Numerous studies have linked summer algae blooms to both nitrogen and phosphorus getting into water through sewage and fertilizer.
But in a peer-reviewed paper published Wednesday in Proceedings of the Royal Society of London Series B, Schindler concludes that phosphorus is the real enemy.
Schindler says studies blaming nitrogen for blooms are short-term and do not take into account a lake's entire ecosystem.
"Emperor Nitrogen has no clothes," he said. "The conclusion is we need to rely entirely on whole-lake data ... for reliable environmental policy, not quick-and-dirty surveys with a few small bottles or little containers in lakes."

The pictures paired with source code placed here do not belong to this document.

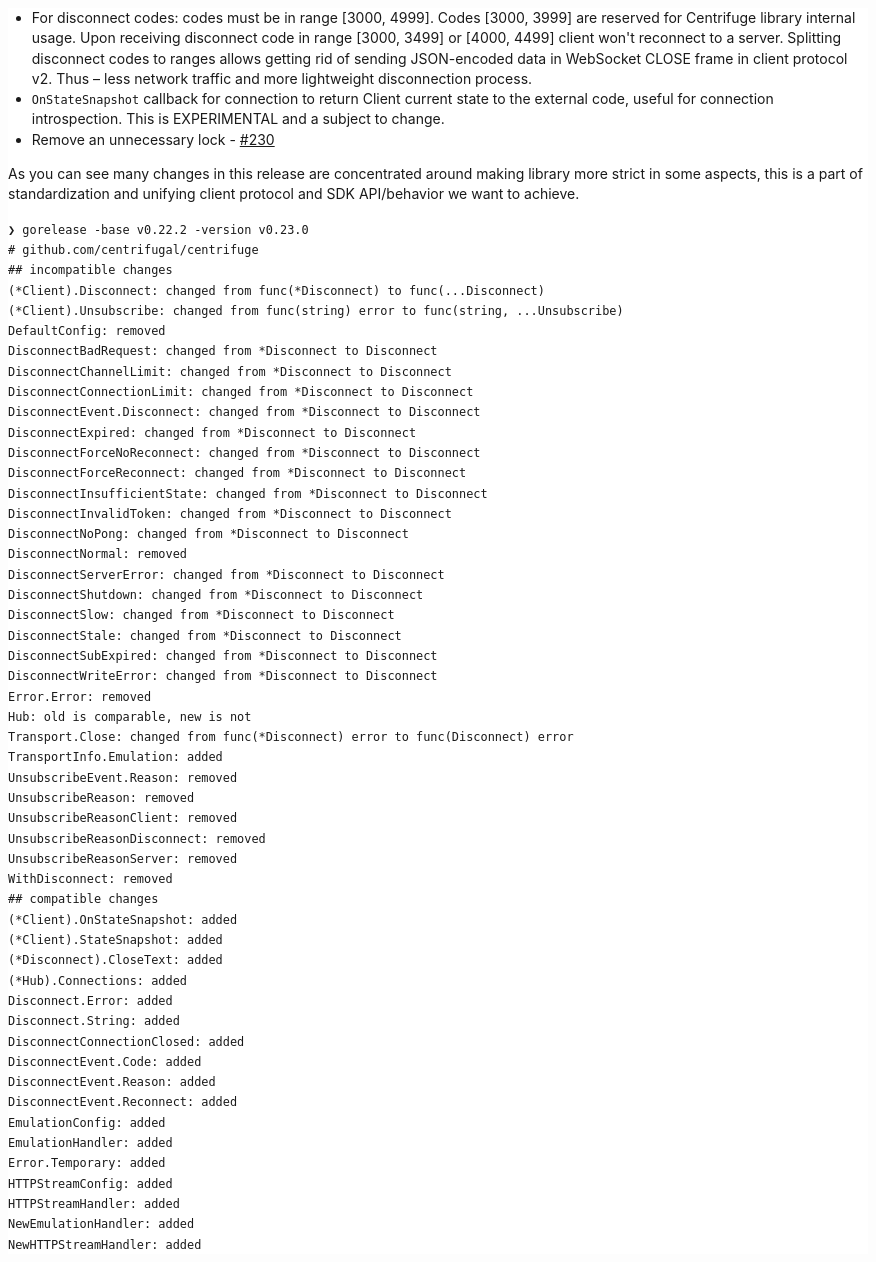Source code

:   * For disconnect codes: codes must be in range [3000, 4999]. Codes [3000, 3999] are reserved for Centrifuge library internal usage. Upon receiving disconnect code in range [3000, 3499] or [4000, 4499] client won't reconnect to a server. Splitting disconnect codes to ranges allows getting rid of sending JSON-encoded data in WebSocket CLOSE frame in client protocol v2. Thus – less network traffic and more lightweight disconnection process.
* `OnStateSnapshot` callback for connection to return Client current state to the external code, useful for connection introspection. This is EXPERIMENTAL and a subject to change.
* Remove an unnecessary lock - [#230](https://github.com/centrifugal/centrifuge/pull/230)

As you can see many changes in this release are concentrated around making library more strict in some aspects, this is a part of standardization and unifying client protocol and SDK API/behavior we want to achieve.

```
❯ gorelease -base v0.22.2 -version v0.23.0
# github.com/centrifugal/centrifuge
## incompatible changes
(*Client).Disconnect: changed from func(*Disconnect) to func(...Disconnect)
(*Client).Unsubscribe: changed from func(string) error to func(string, ...Unsubscribe)
DefaultConfig: removed
DisconnectBadRequest: changed from *Disconnect to Disconnect
DisconnectChannelLimit: changed from *Disconnect to Disconnect
DisconnectConnectionLimit: changed from *Disconnect to Disconnect
DisconnectEvent.Disconnect: changed from *Disconnect to Disconnect
DisconnectExpired: changed from *Disconnect to Disconnect
DisconnectForceNoReconnect: changed from *Disconnect to Disconnect
DisconnectForceReconnect: changed from *Disconnect to Disconnect
DisconnectInsufficientState: changed from *Disconnect to Disconnect
DisconnectInvalidToken: changed from *Disconnect to Disconnect
DisconnectNoPong: changed from *Disconnect to Disconnect
DisconnectNormal: removed
DisconnectServerError: changed from *Disconnect to Disconnect
DisconnectShutdown: changed from *Disconnect to Disconnect
DisconnectSlow: changed from *Disconnect to Disconnect
DisconnectStale: changed from *Disconnect to Disconnect
DisconnectSubExpired: changed from *Disconnect to Disconnect
DisconnectWriteError: changed from *Disconnect to Disconnect
Error.Error: removed
Hub: old is comparable, new is not
Transport.Close: changed from func(*Disconnect) error to func(Disconnect) error
TransportInfo.Emulation: added
UnsubscribeEvent.Reason: removed
UnsubscribeReason: removed
UnsubscribeReasonClient: removed
UnsubscribeReasonDisconnect: removed
UnsubscribeReasonServer: removed
WithDisconnect: removed
## compatible changes
(*Client).OnStateSnapshot: added
(*Client).StateSnapshot: added
(*Disconnect).CloseText: added
(*Hub).Connections: added
Disconnect.Error: added
Disconnect.String: added
DisconnectConnectionClosed: added
DisconnectEvent.Code: added
DisconnectEvent.Reason: added
DisconnectEvent.Reconnect: added
EmulationConfig: added
EmulationHandler: added
Error.Temporary: added
HTTPStreamConfig: added
HTTPStreamHandler: added
NewEmulationHandler: added
NewHTTPStreamHandler: added
```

Schindler reached his conclusions based on studies he did himself on nitrogen in the 1970s and '80s, as well as on a year-long review of about 500 other reports on the subject.
The phosphorus-nitrogen debate has been a huge issue in Manitoba, where the provincial government and the City of Winnipeg had been at odds over the health of Lake Winnipeg.
The province wanted the city to spend millions in upgrades to its sewage treatment plant to remove nitrogen, while the city insisted that phosphorus was the real battle to pick.
Last year, the province released a pollution reduction strategy that backed away from targeting nitrogen.
Schindler says it was the right move.
He notes it's much easier to control phosphorus than nitrogen. Phosphorus is removed from water with iron or aluminum or sometimes calcium — a straight-forward process. Getting rid of nitrogen is a two-step deal that relies on "finicky" biological processes.
It's possible focusing on nitrogen may actually make water quality worse — at least when it comes to toxic blue-green algae.
Known scientifically as Cyanobacteria, blue-green algae needs both nitrogen and phosphorus to thrive. It can get the nitrogen it needs from the atmosphere, but the phosphorus has to come from the water.
"By adding phosphorus in a higher amount than nitrogen you actually favour those species that you are trying to get rid of," Schindler said. "Some of us worry that, if you were to tightly control both, we might get fewer algae but might get a higher proportion of blue-green algae."